Le bruissement du vent sur les feuilles, le craquement des arbres et les chants d’animaux, c’est souvent avec une atmosphère sonore propre à la jungle que l’on entre dans le monde onirique d’Apichatpong Weerasethakul. Une première image et un voyage hypnotique commence…
Synopsis : Au cœur de la jungle, un hôpital de fortune accueille des soldats atteint d’un sommeil profond. Jenjira, une femme seule atteint d’une malformation de la jambe, décide de s’occuper de Itt, un jeune soldat à qui personne ne rend visite. Elle fera aussi la rencontre de Keng, une médium communiquant avec les hommes endormis, qui lui ouvrira les yeux sur le monde et sur elle-même.
Après sa palme d’or en 2010 pour Oncle Boonmee, le réalisateur taïwanais revient à Cannes avec la discrétion qui le caractérise donner un souffle cinématographique unique au festival. Comme un pied de nez à ceux qui trouvent son cinéma soporifique, Cemetery of Splendour met en scène des soldats pris par une maladie du sommeil dès lors qu’ils se retrouvent dans cet hôpital au cœur de la jungle.
Dans beaucoup de films d’Apichapong Weerasethakul les personnages font le trajet de la ville à la jungle pour sortir de leur quotidien et vivre leur rêve. On entre donc dans la forêt tropicale comme on s‘endort pour rêver les yeux ouverts. Dans Cemetery of Splendour, nous sommes au cœur de la jungle.
Dans l’hôpital de fortune, Jenjira décide de s’occuper d’un soldat, Itt, auquel personne ne rend visite. Cette femme un peu esseulée va soudainement prend conscience du monde qui l’entoure. Lors d’une simple conversation avec une jeune femme, lorsque celle-ci lui déclare être morte, c’est tout un pan de l’inconscient de notre monde qui s’ouvre à Jenjira, celui de la magie, des rêves, des morts et des esprits. Elle sera finalement sauvée par Itt en qui elle voit un fils voire un amant.

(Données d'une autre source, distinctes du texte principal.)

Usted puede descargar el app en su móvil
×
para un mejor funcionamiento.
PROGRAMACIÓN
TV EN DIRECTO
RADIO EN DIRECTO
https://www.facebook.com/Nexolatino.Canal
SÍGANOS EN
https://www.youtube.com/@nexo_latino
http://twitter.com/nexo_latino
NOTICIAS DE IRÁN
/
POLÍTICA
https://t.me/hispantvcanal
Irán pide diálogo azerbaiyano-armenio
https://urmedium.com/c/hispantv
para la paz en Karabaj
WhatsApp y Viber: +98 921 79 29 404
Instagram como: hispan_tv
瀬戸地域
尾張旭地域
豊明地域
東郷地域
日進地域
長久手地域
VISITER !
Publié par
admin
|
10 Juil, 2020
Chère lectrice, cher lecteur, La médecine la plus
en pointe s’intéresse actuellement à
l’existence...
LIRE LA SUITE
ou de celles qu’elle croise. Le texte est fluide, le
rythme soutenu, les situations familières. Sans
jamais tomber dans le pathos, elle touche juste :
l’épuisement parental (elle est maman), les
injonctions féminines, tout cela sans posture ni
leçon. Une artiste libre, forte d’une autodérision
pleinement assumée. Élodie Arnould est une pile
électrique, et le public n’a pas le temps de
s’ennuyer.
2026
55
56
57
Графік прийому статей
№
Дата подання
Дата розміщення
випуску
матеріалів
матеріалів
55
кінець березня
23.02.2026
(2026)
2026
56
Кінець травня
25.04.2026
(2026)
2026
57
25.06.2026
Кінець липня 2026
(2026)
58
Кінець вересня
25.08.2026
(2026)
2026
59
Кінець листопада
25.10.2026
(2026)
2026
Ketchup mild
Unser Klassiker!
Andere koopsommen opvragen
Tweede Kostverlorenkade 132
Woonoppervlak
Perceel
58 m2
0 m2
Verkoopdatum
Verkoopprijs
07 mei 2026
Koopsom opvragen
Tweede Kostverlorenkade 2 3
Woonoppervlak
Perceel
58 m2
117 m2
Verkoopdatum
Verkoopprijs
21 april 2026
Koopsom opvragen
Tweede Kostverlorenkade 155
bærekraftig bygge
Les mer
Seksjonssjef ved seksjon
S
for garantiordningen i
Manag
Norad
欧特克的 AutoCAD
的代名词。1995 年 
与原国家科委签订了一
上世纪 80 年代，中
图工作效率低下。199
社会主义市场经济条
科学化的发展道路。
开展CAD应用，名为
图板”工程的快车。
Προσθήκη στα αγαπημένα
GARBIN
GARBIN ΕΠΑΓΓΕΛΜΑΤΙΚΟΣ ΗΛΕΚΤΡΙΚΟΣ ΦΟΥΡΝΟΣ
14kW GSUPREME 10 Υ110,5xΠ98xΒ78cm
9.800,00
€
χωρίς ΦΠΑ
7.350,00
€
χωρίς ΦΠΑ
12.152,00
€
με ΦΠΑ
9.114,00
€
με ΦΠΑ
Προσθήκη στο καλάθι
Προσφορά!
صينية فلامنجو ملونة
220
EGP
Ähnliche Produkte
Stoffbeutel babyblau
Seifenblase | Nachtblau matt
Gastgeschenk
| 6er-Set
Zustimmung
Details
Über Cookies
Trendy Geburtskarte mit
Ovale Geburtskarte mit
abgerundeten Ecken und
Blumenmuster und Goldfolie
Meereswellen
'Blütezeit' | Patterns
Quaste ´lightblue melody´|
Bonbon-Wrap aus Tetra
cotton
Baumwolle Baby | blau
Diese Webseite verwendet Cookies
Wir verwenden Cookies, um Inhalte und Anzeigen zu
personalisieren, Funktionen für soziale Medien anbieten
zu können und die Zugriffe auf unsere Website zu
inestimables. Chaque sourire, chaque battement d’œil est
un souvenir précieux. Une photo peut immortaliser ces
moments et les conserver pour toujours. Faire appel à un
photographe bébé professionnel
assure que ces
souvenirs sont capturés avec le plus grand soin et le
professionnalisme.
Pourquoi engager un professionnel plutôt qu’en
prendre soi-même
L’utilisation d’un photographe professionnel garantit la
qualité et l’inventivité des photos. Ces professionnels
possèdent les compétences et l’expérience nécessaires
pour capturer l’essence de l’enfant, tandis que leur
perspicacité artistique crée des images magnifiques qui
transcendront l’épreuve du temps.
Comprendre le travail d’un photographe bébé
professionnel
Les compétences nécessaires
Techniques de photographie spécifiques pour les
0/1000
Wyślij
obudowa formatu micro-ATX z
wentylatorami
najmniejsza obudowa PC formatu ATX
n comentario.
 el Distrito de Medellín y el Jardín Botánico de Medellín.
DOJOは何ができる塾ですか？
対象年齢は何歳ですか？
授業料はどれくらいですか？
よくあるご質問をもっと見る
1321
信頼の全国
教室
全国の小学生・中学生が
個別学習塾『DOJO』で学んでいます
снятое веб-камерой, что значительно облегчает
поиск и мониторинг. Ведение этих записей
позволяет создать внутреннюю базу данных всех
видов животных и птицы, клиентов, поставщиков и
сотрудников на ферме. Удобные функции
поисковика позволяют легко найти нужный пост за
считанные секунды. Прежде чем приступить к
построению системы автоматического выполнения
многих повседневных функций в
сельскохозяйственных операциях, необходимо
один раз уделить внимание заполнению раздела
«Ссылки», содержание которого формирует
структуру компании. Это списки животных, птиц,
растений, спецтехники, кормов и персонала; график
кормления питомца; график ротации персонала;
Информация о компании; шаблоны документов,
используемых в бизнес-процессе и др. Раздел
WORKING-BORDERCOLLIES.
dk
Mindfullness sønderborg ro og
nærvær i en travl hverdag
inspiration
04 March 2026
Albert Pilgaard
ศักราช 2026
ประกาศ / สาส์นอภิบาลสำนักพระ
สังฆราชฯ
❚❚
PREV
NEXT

Qu’il soit long, lent, radical, le spectateur ne somnole pas devant un film de Weearasethakul, il est transporté, pris dans une espace d’hypnose cinématographique produit par les sons et les images du plasticien réalisateur. Tout comme les soldats du film, on vit une rêverie éveillée. Weerasethakul est un cinéaste d’atmosphère, et les nombreuses installations d’art contemporain qu’il a déjà à son actif le prouvent. Il n’y a qu’à voir ces machines du sommeil dans le film, une merveilleuse invention qui scintillent de toutes les couleurs en pleine nuit, un enchantement pour les yeux lorsque les esprits des personnages sont mis à contribution.
Cemetery of Splendour n’a pas besoin de beaucoup de moyens pour être efficace, il compte largement sur l’imagination du spectateur. Ainsi, une simple balade en pleine forêt devient une ballade au cœur de la splendeur d’un palais en marbre. Loin de nous laisser sur le bord de la route, le réalisateur convie notre esprit pour un voyage en forme de méditation.
Ceux qui sont las de ne pas tout comprendre devraient se laisser transporter dans ce geste cinématographique sans précédent, radical mais très attentif à son spectateur.
Cemetery of Splendour : Fiche Technique
Titre original : รักที่ขอนแก่น, Rak ti Khon Kaen
Auteurs : Apichatpong Weerasethakul
Réalisateur : Apichatpong Weerasethakul
Casting : Jenjira Pongpas, Banlop Lomnoi, Jarinpattra Rueangram, Petcharat Chaiburi
Chef opérateur : Diego Garcia
Assistant réalisateur : Sompot Chidgasornpongse
Chef opérateur son : Akritchalerm Kalayanamitr
Chef décorateur : Akekarat Homlaor
Chef costumière : Phim U-Mari
Monteur : Lee Chatametikool
Producteurs : Apichatpong Weerasethakul, Keith Griffiths, Simon Field, Charles de Meaux, Michael Weber, Hans W. Geiβendörfer
Le film a été presenté en sélection officielle Un Certain Regard au Festival de Cannes 2015.